* _Task instructions_
a. Answer these about the company disclosure excerpt:
(i) Which 1995 act's safe harbor provisions does it cite?
(ii) Where does it direct readers for more discussion of risks?
(iii) What kind of company does it say the company is?
b. Resume the company disclosure excerpt, the text about a California water and farming business, with the next passage after its final sentence.

In connection with the safe harbor provisions of the Private Securities Litigation Reform Act of 1995, the following discussion contains trend analysis and other forward-looking statements. Forward-looking statements can be identified by the use of words such as intends, anticipates, believes, estimates, projects, forecasts, expects, plans and proposes. Although we believe that the expectations reflected in these forward-looking statements are based on reasonable assumptions, there are a number of risks and uncertainties that could cause actual results to differ materially from these forward-looking statements. These include, among others, our ability to maximize value from our land and water resources and our ability to obtain new financings as needed to meet our ongoing working capital needs. See additional discussion under the heading Risk Factors in Item 1A of our Annual Report on Form 10-K for the year ended December 31, 2021. Our forward-looking statements are made only as of the date hereof. We assume no duty to update these forward-looking statements to reflect new, changed or unanticipated events or circumstances, other than as may be required by law.

 

We are a water resources development company and agribusiness committed to sustainable water and farming projects in California. We are one of the largest private landowners in the state and control significant water supply, storage and conveyance assets capable of being part of the solution to California’s systemic water challenges.

* _Page-level text extractions_
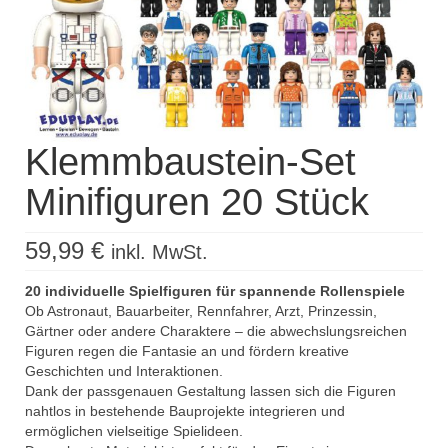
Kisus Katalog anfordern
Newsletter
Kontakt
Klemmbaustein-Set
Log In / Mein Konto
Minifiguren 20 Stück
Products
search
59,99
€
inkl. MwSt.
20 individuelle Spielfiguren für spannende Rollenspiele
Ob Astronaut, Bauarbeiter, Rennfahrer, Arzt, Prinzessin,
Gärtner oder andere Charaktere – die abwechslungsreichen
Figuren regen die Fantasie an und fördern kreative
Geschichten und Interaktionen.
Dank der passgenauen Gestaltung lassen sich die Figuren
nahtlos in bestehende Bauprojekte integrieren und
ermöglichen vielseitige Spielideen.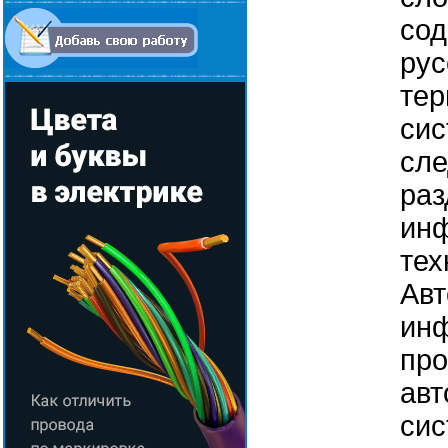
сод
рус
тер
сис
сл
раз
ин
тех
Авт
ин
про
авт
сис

==

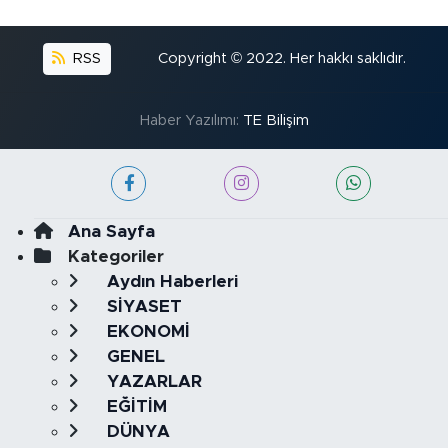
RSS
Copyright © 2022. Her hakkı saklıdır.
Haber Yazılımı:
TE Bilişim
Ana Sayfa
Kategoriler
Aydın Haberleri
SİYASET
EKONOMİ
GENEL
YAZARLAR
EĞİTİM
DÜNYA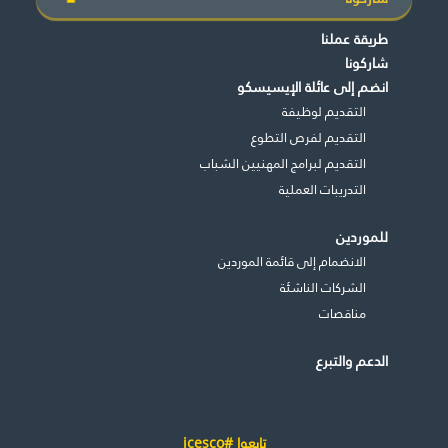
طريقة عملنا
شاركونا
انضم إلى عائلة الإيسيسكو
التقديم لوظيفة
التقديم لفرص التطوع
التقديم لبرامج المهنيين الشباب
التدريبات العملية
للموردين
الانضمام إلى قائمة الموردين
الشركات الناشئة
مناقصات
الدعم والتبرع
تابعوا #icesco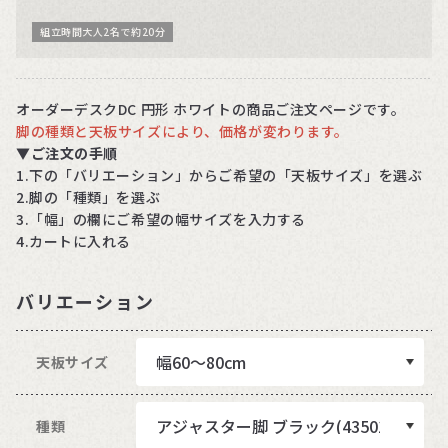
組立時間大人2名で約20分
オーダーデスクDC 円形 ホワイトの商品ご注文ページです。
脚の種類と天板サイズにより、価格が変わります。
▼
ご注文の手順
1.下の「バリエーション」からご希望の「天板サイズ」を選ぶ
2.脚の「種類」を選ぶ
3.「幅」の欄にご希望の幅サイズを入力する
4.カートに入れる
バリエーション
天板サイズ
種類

* _Written answers_
a.
(i) The Private Securities Litigation Reform Act of 1995.
(ii) The heading Risk Factors in Item 1A of the Annual Report on Form 10-K for the year ended December 31, 2021.
(iii) A water resources development company and agribusiness committed to sustainable water and farming projects in California.

b.
We own approximately 45,000 acres of land with high-quality, naturally recharging groundwater resources in three areas of Southern California’s Mojave Desert – the Cadiz Valley (35,000 acres), Danby Dry Lake (2,000 acres), and the Piute Valley (9,000 acres) (“Cadiz Property”). Our properties represent a unique private reserve of lands with vested water rights located in a remote area of eastern San Bernardino County that is at the crossroads of major highway, rail, energy, and water infrastructure capable of supplying and delivering necessary resources to communities in California and across Western United States.

 

California and the Western United States face a persistent challenge in meeting the water needs of all of its residents. While the State of California has recognized a Human Right to Water, competing municipal, agricultural and environmental demands outpace the State’s available supply limiting the ability to deliver on that promise. Recent analysis from the California State Water Resources Control Board estimates that more than 1 million Californians lack reliable access to water and several communities are short of long-term safe, reliable and affordable drinking water supplies.

 

We are principally focused on developing the Cadiz Valley Water Conservation, Recovery and Storage Project (“Water Project”) at our Cadiz Valley property that can help address California’s persistent systemic water challenges and deliver new water access to California communities that presently lack reliable water supplies and infrastructure. Through management of groundwater at the Cadiz Property, the Water Project would conserve groundwater otherwise used for agriculture to augment supply in California communities in need and also make available capacity in the managed groundwater aquifer system at Cadiz to bank and store imported water for future dry years.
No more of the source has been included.